Grass fed\finished t-bones, sweet corn, and potatoes with butter last night, all cooked by me.  Eat that, suckas and sistas! 

remind remind's picture

michelle wrote:
...instead, he focused on how feminists "thoughtlessly trampled" the satisfaction women got from cooking "in their rush to get women out of the kitchen" when talking about that particular social change factor.  It's much easier to blame feminism than to blame patriarchy, after all.

Excellent point michelle.

As a feminist, I have never left the kitchen and the satisfaction it brings me, however,  as a feminist, I insist that the space and satisifaction be shared equally amongst all who may be currently living in the household.

 

well well well

martin dufresne wrote:

When "we" just happen to be decrying the very real liberation that challenged the situation where one gender just happened to cook for the other and for the kids without pay in 90% of cases, I remain very wary of the nostalgia.

 

 Just watched season one of Mad Men and there is no nostalgia on my part for the setup of days gone by. Just so you know, the show didn't convince me of anything, it just reinforced my thinking on "those days" as I am too young to have lived through them. But we are talking about something very different than an either/or situtation of past or present.
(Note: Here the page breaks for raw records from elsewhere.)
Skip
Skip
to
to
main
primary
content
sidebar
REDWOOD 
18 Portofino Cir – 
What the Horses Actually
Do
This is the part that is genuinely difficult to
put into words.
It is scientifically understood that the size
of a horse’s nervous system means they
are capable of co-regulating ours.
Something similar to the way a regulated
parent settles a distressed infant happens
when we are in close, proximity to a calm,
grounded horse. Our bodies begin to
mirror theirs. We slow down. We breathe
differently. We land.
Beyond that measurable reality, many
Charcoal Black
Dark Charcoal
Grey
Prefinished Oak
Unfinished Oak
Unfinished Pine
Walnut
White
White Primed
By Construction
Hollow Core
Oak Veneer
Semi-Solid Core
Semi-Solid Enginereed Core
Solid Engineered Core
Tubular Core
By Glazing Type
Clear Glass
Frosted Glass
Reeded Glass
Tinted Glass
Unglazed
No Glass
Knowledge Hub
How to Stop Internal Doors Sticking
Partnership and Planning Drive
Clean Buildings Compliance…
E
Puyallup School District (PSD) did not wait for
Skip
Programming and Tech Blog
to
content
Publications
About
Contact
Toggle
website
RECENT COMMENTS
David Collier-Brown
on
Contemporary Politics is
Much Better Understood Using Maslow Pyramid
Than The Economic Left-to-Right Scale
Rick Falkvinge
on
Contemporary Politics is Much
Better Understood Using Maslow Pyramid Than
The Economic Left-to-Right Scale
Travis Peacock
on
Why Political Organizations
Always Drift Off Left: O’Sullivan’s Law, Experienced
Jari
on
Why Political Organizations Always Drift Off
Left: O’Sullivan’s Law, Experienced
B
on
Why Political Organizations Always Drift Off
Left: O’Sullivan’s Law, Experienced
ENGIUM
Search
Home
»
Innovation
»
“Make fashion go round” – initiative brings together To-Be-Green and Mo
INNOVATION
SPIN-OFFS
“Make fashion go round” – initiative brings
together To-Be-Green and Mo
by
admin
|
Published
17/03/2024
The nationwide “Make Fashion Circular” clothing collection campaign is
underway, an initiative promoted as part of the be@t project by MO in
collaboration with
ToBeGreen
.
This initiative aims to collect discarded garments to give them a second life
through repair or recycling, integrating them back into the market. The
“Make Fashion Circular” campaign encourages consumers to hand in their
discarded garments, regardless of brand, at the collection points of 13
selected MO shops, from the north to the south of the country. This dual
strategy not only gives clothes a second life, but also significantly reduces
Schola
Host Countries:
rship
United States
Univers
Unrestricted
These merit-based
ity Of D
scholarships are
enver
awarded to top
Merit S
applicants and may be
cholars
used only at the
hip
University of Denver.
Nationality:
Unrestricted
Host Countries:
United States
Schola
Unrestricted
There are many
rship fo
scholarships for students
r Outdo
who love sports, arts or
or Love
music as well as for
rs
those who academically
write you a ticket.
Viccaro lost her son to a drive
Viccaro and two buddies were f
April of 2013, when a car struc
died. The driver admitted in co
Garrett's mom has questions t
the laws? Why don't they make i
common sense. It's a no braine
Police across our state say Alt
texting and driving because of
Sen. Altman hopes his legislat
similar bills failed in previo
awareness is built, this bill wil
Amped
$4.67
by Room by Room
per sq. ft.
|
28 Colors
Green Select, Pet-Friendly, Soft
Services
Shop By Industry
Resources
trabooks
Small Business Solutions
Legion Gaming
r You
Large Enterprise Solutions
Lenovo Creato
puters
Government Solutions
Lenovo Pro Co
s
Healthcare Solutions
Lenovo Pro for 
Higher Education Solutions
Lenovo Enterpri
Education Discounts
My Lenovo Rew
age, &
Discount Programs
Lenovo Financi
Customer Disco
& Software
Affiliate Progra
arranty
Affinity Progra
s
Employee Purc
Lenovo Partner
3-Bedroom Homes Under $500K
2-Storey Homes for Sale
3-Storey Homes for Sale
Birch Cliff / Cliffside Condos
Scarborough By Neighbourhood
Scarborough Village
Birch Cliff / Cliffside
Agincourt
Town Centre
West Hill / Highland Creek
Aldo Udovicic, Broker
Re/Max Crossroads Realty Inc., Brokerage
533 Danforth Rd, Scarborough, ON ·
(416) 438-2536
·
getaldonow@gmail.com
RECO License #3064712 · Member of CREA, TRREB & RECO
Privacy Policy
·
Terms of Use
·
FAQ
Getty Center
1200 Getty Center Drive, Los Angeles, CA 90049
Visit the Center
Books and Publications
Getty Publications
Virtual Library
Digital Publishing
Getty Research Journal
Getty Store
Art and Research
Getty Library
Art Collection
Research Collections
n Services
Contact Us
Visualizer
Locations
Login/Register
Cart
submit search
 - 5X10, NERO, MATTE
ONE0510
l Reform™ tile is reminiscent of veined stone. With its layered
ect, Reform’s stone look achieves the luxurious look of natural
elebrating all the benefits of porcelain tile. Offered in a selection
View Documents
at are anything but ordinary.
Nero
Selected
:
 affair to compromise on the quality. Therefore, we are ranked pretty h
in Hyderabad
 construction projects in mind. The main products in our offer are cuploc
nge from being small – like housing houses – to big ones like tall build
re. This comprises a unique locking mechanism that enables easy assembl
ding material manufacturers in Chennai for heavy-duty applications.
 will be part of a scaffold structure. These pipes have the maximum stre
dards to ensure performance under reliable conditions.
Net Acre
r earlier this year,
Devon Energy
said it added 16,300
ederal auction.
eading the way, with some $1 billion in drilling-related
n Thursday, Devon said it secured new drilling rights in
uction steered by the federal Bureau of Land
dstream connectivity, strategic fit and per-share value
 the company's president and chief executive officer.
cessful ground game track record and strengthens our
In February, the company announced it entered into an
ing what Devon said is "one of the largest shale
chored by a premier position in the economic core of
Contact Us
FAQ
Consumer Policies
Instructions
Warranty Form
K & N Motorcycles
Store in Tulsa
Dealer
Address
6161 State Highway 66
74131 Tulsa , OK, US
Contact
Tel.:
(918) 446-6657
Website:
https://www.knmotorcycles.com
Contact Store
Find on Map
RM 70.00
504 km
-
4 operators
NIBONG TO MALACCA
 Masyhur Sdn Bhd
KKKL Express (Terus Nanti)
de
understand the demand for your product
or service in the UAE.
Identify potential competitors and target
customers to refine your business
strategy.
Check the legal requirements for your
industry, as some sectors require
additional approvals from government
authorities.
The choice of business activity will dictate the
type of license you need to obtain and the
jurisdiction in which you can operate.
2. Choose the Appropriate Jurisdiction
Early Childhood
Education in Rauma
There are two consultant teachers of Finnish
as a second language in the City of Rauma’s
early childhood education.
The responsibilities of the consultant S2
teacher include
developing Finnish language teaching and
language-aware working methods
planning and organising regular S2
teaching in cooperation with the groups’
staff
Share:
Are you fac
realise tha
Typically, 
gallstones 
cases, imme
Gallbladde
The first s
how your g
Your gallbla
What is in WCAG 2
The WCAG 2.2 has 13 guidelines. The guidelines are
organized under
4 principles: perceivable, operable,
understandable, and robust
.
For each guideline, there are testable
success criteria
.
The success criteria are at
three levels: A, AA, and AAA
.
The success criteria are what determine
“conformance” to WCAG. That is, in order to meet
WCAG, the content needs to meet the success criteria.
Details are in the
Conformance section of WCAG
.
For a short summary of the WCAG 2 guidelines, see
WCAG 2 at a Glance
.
The fact that you think anyone here is "decrying the very real liberation" of women just shows you are not fully comprehending this discussion.

martin dufresne

That must be it.

Still, someone must have had good reason to say: "If you can't stand the cheat, get out of his kitchen." Tongue out

 

remind remind's picture

It is a sad thing actually for women, who do not understand what exactly their plight is,  though they know they have one, but have be so indoctrinated to believe they must carry the majority of living life's burdens.

One wonders how many women walk away with SFA, just so they can escape? or how many believe that nothing is theirs to take?